Two of the UK's leading shopping centre owners - Land Securities and Lend Lease - have signed new management contracts, reflecting the search for innovation and the wider trend towards consolidation in the facilities management business.
At Bluewater and Touchwood, Lend Lease has agreed to adopt a new concept in shopping centre FM called Retail Fusion. The centre owner will have a stake in the business through its Vita Lend Lease FM company, which has formed a new joint venture with Johnson FM and Intelligent Property Group.
The partners claim Retail Fusion has been tailored specifically for use in shopping centres with a retail-centric business model that reflects footfall, customer spend and the exacting demands of the centres and their retailers.
Key to the new service is fusionmonitor.net, a bespoke IT platform developed by IPG for the specialist shopping centre environment. The platform allows increased transparency of operation, enhanced stakeholder communication, flexible and robust financial controls, as well as real-time management reporting.
Vita Lend Lease obviously has significant knowledge and experience of shopping centre ownership and management, and Johnson FM - which grew out of the Sears Group's in-house FM operation - has a strong retail track record. Their aim is to use Bluewater and Touchwood as a test-bed before looking for new business elsewhere.
Johnson FM director Paul Lewis says: "Our feeling is that shopping centres have not been managed to their full potential in the past. Bluewater and Touchwood are two very different centres and we're looking to get two very solid operational models before we take it to the wider market."
At the same time Land Securities Group has opted for just one FM service provider agreement for all of its properties in Scotland and the North of England. The deal with OCS will replace more than 450 separate existing contracts in areas such as security, cleaning, facilities management, engineering and supply chain delivery, allowing Land Securities to dramatically streamline its supplier base.
The new contract, worth £8.5m pa, covers more than 10 of Land Securities' shopping centres and is set for implementation in February 2008.
The company's property management and operations division opted for a single contract because of a desire to significantly reduce the processing costs of dealing with numerous contractors. From an occupier's point of view the landlord says the deal will help keep a lid on service charge increases in the shopping centres in the coming year.
Yvonne Wells, director of property management at Land Securities, explains: "We are effectively altering our entire approach to property services and moving forward in our drive to simplify operations and enable us to continue to deliver higher quality services and more competitive service charge costs to occupiers of retail properties.
"We have deliberately chosen a route with a service partner because we want a long-term relationship that also delivers training and career paths for those who work with us." And she added: "It will be no surprise that we are now looking at extending this approach across the rest of our retail property operations business."

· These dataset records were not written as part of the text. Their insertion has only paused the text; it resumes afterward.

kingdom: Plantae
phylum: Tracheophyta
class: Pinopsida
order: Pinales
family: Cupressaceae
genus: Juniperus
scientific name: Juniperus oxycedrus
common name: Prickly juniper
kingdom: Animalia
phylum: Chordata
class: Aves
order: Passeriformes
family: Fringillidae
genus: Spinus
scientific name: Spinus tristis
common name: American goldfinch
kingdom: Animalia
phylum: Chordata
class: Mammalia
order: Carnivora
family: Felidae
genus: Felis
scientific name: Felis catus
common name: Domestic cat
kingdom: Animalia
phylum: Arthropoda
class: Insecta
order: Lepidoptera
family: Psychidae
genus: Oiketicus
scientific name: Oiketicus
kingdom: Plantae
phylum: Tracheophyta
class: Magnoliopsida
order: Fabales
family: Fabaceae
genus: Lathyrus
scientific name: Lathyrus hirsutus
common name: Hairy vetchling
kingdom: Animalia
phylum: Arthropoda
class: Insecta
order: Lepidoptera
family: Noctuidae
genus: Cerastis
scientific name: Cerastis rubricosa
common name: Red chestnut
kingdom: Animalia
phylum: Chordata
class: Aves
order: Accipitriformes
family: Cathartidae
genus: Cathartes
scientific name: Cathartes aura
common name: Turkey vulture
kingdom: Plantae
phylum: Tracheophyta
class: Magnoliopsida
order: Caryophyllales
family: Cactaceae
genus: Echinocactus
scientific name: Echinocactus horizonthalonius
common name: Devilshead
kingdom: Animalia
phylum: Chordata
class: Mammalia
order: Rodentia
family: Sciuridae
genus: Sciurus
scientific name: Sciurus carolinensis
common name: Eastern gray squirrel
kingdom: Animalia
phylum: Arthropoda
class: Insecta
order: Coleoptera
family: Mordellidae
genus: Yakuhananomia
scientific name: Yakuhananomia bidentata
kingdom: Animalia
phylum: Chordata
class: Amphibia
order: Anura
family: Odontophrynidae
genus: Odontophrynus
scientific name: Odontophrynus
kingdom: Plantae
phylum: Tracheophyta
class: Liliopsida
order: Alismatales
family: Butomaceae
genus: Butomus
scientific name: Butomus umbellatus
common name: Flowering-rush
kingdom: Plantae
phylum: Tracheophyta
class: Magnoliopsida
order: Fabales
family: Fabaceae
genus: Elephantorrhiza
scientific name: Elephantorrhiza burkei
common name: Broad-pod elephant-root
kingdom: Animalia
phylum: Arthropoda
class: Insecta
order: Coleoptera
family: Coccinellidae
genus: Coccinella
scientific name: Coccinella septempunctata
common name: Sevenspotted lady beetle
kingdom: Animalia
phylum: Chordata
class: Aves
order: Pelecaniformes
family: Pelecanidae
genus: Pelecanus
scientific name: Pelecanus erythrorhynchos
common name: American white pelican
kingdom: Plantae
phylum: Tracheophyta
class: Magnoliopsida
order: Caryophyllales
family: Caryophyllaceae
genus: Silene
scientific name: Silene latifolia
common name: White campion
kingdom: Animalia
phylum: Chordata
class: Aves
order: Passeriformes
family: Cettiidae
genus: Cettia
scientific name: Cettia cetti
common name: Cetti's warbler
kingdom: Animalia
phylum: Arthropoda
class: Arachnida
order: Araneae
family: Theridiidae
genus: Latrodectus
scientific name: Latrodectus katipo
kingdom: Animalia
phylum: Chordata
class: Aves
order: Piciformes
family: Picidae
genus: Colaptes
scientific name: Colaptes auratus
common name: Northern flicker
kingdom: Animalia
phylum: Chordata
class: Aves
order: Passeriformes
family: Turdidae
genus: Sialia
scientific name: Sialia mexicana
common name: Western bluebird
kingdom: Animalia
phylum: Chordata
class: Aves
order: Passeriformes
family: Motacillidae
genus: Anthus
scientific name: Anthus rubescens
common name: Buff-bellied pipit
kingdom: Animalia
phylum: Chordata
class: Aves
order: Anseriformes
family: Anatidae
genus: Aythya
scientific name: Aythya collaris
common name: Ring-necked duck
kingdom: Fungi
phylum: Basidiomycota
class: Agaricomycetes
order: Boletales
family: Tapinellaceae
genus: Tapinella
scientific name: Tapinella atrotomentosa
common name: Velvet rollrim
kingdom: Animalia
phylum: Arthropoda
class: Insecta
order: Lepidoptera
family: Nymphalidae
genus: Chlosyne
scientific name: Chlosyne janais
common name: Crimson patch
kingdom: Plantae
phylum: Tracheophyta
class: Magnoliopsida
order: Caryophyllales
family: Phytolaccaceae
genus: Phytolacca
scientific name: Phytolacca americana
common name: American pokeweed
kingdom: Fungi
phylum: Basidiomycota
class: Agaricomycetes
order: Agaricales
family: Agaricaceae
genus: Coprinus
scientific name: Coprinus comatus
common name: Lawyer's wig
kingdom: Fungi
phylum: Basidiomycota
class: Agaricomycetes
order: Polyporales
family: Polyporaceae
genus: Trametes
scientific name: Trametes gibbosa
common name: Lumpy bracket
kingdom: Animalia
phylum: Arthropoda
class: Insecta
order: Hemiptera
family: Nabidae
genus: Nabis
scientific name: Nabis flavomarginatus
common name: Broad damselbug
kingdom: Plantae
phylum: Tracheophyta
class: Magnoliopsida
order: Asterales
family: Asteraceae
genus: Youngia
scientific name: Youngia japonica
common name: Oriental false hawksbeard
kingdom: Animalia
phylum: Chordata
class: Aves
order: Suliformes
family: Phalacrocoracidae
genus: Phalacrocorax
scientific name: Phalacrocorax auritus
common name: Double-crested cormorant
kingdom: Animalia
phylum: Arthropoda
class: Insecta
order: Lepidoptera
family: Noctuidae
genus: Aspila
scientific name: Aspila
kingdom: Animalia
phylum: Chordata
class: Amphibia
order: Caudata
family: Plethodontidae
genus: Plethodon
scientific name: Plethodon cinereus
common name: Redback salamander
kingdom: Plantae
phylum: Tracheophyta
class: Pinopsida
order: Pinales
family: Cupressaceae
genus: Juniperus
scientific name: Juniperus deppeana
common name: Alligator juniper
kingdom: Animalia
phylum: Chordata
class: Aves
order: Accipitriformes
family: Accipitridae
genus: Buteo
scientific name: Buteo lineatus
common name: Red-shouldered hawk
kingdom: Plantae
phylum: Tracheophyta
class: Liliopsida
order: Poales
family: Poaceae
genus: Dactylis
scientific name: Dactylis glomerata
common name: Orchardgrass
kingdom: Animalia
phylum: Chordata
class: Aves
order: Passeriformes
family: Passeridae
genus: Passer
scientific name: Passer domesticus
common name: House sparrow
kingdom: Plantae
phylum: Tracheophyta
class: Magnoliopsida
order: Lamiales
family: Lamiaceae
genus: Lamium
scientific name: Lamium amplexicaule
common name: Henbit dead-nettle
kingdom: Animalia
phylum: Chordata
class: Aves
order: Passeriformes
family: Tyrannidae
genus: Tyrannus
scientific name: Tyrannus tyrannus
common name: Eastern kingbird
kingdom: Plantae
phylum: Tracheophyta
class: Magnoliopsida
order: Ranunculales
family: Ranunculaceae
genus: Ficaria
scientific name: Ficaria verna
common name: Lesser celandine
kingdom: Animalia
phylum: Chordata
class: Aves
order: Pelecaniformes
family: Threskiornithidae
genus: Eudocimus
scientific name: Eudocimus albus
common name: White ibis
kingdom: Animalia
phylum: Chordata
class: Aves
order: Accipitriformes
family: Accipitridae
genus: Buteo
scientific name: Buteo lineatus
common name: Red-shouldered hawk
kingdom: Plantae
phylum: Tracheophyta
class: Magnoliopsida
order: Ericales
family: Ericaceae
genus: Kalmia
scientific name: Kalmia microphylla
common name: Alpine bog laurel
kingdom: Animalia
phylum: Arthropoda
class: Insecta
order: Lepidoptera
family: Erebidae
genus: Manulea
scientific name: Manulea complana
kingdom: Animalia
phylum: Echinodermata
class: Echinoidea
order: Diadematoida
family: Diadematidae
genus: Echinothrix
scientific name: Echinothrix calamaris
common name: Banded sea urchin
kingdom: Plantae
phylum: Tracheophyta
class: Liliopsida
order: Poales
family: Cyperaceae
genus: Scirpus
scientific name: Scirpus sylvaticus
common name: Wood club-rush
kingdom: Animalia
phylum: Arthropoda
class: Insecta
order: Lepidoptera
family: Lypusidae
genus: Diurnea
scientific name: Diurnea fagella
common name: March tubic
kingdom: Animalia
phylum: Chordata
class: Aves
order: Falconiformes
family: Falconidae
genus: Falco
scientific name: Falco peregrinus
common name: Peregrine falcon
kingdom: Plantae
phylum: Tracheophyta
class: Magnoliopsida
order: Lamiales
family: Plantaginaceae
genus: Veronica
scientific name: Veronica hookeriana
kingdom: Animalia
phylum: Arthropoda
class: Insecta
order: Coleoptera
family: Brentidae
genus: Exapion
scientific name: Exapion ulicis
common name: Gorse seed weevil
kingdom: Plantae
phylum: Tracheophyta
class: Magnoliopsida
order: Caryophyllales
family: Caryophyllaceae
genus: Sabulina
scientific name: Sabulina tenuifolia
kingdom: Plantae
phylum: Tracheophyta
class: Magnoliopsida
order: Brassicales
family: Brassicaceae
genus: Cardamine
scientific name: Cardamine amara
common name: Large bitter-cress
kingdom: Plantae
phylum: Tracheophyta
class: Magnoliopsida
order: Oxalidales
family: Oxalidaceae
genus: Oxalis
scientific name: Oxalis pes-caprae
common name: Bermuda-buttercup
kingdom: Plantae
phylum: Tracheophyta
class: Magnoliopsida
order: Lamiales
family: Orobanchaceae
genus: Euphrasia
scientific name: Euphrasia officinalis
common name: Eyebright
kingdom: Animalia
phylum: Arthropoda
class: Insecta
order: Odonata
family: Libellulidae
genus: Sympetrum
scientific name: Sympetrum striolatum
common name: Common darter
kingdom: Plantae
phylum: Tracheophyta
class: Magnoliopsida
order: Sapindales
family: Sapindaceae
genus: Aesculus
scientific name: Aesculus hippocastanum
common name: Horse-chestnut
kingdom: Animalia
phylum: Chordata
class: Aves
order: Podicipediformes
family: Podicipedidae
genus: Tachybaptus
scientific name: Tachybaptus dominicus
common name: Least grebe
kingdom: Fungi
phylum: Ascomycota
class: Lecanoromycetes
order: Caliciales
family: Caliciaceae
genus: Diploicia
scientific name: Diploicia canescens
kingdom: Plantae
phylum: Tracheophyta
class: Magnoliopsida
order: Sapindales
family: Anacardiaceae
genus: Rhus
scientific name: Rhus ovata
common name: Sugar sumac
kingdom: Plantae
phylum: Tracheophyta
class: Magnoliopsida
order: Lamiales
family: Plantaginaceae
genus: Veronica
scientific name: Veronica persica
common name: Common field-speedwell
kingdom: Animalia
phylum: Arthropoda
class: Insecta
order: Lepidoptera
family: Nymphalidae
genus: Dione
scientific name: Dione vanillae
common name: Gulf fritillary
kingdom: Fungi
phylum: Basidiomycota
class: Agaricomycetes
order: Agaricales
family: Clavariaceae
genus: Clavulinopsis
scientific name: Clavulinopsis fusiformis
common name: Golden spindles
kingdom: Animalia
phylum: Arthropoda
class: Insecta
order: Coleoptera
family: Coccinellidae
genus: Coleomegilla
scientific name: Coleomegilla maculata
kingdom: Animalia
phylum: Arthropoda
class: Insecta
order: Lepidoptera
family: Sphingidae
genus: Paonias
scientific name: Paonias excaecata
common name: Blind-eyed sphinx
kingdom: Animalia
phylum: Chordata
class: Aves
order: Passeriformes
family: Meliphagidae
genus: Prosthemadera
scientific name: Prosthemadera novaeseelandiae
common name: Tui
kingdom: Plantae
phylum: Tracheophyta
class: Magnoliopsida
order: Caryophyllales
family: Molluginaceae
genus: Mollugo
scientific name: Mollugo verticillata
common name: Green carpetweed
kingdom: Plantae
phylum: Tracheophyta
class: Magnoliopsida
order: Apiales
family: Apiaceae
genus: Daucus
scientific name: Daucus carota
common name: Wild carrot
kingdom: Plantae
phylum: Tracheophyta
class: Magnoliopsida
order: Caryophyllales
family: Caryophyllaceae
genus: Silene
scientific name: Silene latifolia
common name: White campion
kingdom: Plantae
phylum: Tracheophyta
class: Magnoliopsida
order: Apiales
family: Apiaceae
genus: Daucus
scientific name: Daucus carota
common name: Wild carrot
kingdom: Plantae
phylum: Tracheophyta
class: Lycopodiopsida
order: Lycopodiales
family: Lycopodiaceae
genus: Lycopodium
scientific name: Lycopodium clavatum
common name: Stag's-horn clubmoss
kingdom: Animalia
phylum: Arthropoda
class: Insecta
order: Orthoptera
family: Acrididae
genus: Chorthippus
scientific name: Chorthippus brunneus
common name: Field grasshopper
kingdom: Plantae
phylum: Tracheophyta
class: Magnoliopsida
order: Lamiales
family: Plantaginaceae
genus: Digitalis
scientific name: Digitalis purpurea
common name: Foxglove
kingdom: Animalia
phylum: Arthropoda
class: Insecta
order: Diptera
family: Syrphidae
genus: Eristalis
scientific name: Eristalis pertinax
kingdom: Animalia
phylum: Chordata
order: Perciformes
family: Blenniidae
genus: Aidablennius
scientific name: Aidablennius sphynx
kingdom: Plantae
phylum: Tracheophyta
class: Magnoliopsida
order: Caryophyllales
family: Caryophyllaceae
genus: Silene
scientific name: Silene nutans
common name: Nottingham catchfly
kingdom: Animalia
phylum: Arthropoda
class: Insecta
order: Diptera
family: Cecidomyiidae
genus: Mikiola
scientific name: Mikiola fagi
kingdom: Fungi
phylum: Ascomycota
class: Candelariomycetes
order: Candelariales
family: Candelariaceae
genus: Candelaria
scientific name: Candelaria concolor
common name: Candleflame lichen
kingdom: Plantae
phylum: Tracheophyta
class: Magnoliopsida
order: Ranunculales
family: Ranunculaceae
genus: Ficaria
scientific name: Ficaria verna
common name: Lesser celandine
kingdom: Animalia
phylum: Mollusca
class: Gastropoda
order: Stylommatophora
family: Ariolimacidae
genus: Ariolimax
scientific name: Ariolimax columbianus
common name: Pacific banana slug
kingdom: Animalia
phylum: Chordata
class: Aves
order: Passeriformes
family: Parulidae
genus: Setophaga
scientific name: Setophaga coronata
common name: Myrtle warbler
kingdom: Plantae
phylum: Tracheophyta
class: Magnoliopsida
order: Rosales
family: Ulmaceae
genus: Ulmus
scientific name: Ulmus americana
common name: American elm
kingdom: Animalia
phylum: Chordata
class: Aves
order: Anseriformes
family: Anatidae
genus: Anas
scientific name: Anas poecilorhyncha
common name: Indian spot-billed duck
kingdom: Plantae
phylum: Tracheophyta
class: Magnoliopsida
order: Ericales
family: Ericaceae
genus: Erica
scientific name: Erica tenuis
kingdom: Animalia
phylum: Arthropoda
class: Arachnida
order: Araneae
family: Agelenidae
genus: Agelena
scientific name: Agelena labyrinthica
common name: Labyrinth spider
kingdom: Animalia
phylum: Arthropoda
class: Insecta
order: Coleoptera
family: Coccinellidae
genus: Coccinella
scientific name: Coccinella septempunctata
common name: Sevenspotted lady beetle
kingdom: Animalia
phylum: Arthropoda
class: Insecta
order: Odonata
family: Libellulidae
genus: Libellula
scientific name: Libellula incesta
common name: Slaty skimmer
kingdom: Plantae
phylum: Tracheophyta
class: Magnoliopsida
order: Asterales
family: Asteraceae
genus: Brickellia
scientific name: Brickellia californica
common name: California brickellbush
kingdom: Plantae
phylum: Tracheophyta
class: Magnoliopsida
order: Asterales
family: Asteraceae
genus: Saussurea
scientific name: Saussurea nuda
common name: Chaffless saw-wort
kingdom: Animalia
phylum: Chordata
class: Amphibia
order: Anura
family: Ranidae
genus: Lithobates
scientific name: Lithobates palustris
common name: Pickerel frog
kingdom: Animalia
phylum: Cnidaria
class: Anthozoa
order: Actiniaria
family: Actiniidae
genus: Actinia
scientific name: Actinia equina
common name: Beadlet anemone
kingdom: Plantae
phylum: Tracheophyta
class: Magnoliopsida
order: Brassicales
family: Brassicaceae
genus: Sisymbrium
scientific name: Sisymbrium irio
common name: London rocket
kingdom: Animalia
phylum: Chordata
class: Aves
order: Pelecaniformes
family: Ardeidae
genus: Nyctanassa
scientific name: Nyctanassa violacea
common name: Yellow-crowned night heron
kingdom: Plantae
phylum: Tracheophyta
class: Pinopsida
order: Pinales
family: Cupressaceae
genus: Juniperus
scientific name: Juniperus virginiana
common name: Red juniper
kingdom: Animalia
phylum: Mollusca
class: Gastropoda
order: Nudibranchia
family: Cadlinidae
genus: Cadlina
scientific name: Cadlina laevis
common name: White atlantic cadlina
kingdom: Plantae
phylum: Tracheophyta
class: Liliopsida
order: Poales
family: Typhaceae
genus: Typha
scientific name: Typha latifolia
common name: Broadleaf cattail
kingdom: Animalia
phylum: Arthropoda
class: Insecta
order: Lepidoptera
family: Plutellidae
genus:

The announcement follows a detailed 18-month assessment of all Land Securities' support processes and service charge operations, spearheaded by Wells and other executives. Wells explains: "The team re-assessed the way in which every aspect of the service charge is delivered."
And she promises that a lower service charge is only one of the benefits that will flow from the single-source approach. She says: "Occupiers of our buildings should also benefit from improved services through the partnership approach with performance management incentives, transparency of costs, consistency of standards, and more focused teams."
The new strategy brings Land Securities in line with the revised service charge code of practice that came into effect in April this year, and the company aims to monitor progress under the new contract by expanding its regular customer satisfaction surveys to ensure occupiers are getting the right service.
"We are focused on creating what we intend to be seen as industry leading management and operations support for our occupiers," Wells said. "Land Securities is delivering a real sea change in the landlord-occupier relationship."